Media mavens against Citizens United

Citizens United is in the news again nearly a month after the Federal Election Commission decided that the advocacy nonprofit with an active documentary arm qualified for the media exemption (CCP’s Allison Hayward wrote about the competing FEC AO’s in early June).

The press exemption, a special privilege bestowed by Congress, allows entities deemed legitimate media corporations by the government to avoid complying with burdensome campaign finance regulations that apply to other corporations and groups.

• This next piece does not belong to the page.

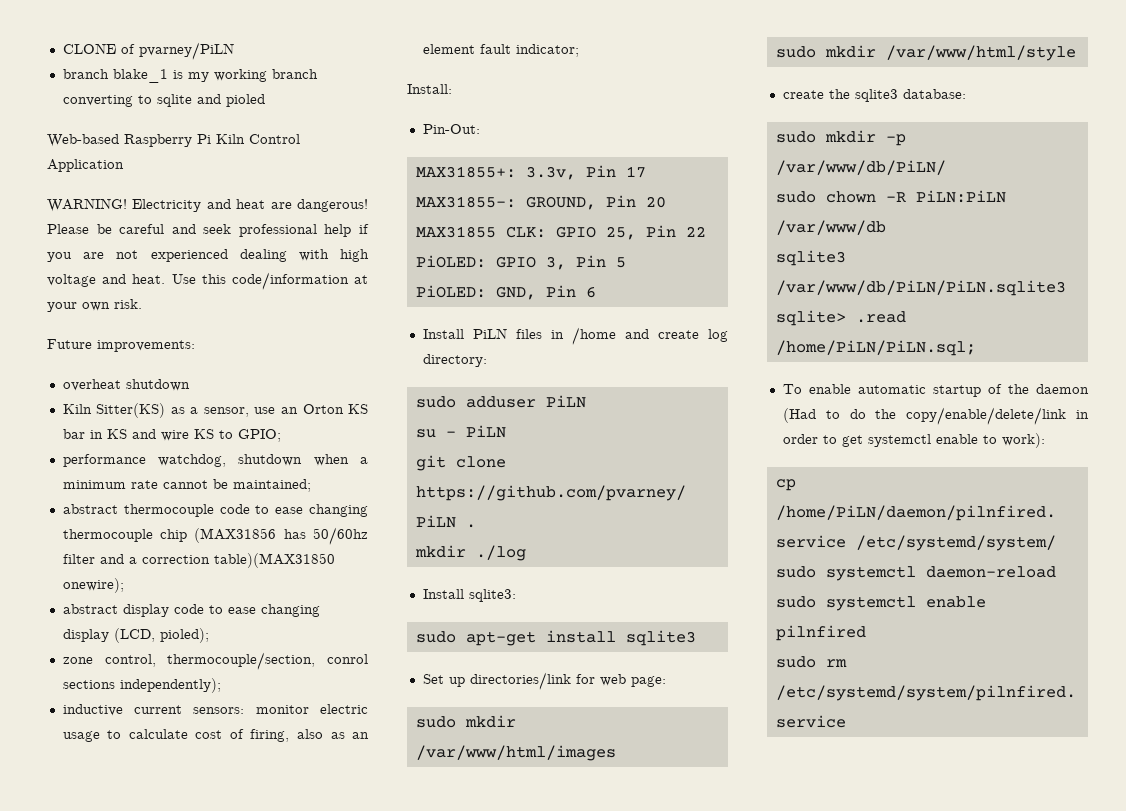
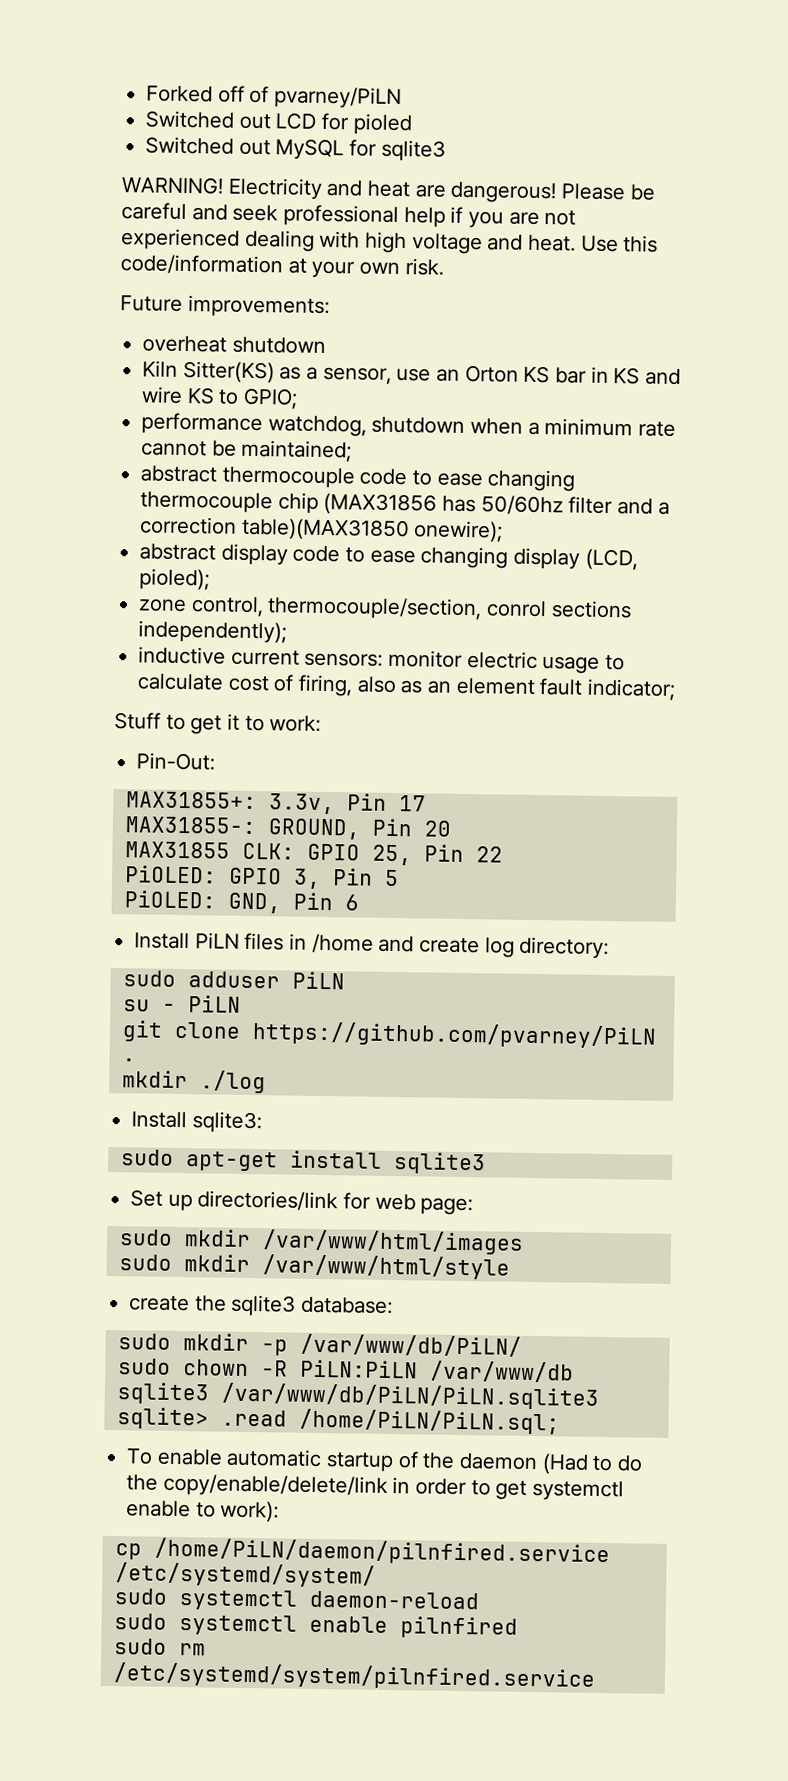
[62,43,116,54] CLONE -> [146,85,245,103] Forked off
[62,69,318,83] [62,94,265,107] [47,134,300,147] [47,159,124,172] branch blake_1 is my working branch converting to sqlite and pioled // Web-based Raspberry Pi Kiln Control Application -> [145,110,412,136] [145,136,446,162] Switched out LCD for pioled // Switched out MySQL for sqlite3
[407,84,452,94] Install: -> [114,712,322,735] Stuff to get it to work:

In a piece dripping with condescension, National Journal columnist Eliza Newlin Carney bashed the FEC’s “extraordinary” decision. At least Carney notes the explanation by FEC Commissioner Matthew Petersen that Citizens United has produced 14 documentary films and has four more in the works, an argument that convinced Democratic FEC Commissioner Cynthia Bauerly. Carney, who of course did not mention Bauerly’s vote in support of Citizens United, reported that “reformers” are whining that Citizens United didn’t call itself a media entity on its website, which is unremarkable considering that the FEC had not yet allowed it to claim the media exemption.

“If Citizens United is considered by the Federal Election Commission to be a press entity exempt from all campaign finance laws, it’s difficult to imagine a political advocacy organization that wouldn’t be exempt in the eyes of the current FEC,” Campaign Legal Center lawyer Paul S. Ryan howled in what Prof. Rick Hasen deemed the “Quote of the Day.”

No matter that Ryan completely ignores that the FEC denied the exemption when Citizens United had produced only two films, and thus, it would not be “difficult to imagine a political advocacy organization that wouldn’t be exempt in the eyes of the current FEC.” As Citizens United assistant general counsel Christian Berg explains, “You couldn’t just pop up a corporation to make extended political ads. We don’t know where the line is. It’s somewhere between two and fourteen films.” Also, in a recent Boston Globe story, Berg pushes back on Ryan’s distortion that Citizens United would be “exempt from all campaign finance laws”: When the group is engaged in purely political work, donors still must be revealed, Berg said. “But a media corporation—Washington Post, Boston Globe—they don’t have to disclose their funding sources. And neither does Citizens United when functioning in that role.”

Nonetheless, Carney laments what the “Citizens United controversy” means “[f]or bona fide journalists.” She ends with this call to arms: “Now it will be up to reporters — the old-fashioned kind, who care more about fact-finding than ideology — to figure out who’s really a journalist, and who’s a political player. They won’t be getting any help from the FEC.”

Despite the irony of a columnist steeped in ideology criticizing the blurry line between political advocates and press entities, the system would work much better if the government did not decide who is a “bona fide” reporter and who is a political advocate unworthy of First Amendment protections. Indeed, it’s unfortunate that the FEC can only go this far. Congress is considering another restrictive campaign finance law—the DISCLOSE Act—that would, like McCain-Feingold, hamstring political groups but exempt the mainstream media.

Rather than allow Congress and the FEC to decide what groups are worth of political protection as “press entities,” lawmakers should reject this hierarchy of First Amendment rights in contrast with the plain language of the First Amendment.

To this point, Carney criticized the FEC for ignoring the Supreme Court’s ruling in Citizens United v. FEC that “Hillary: The Movie” was a “feature-length negative advertisement that urges viewers to vote against Senator [Hillary Rodham] Clinton for president,” and not a protected media product. No matter the Court’s tangential view on one particular film, though, it also wrote that, “Differential treatment of media corporations and other corporations cannot be squared with the First Amendment, and there is no support for the view that the Amendment’s original meaning would permit suppressing media corporations’ political speech.”

The Boston Globe‘s recent piece explained that the FEC decision on Citizens United “equat[ed] its often highly partisan work—including films attacking Democrats Hillary Rodham Clinton and President Obama—with the work of nightly newscasts.” The reporter reproduces a quote from CLC’s Ryan nearly identical to the one Carney solicited. Ryan bashes Citizens United’s “so-called documentaries” and warns of a proliferation of partisan advocates undermining the law by producing “documentaries” that are merely long campaign ads. One wonders if he means films like Michael Moore produces?

As ideological media such as The Huffington Post and RedState.com become more competitive with long time establishment organizations such as The New York Times and PBS, the distinctions Carney and “reformers” wish to draw will evaporate. Perhaps then the Times will be faced with a choice of disclosing all of its corporate backers and being regulated as a political committee (if it seeks to editorialize for or against candidates) or finally acknowledging that perhaps we’ve gone too far in regulating political speech.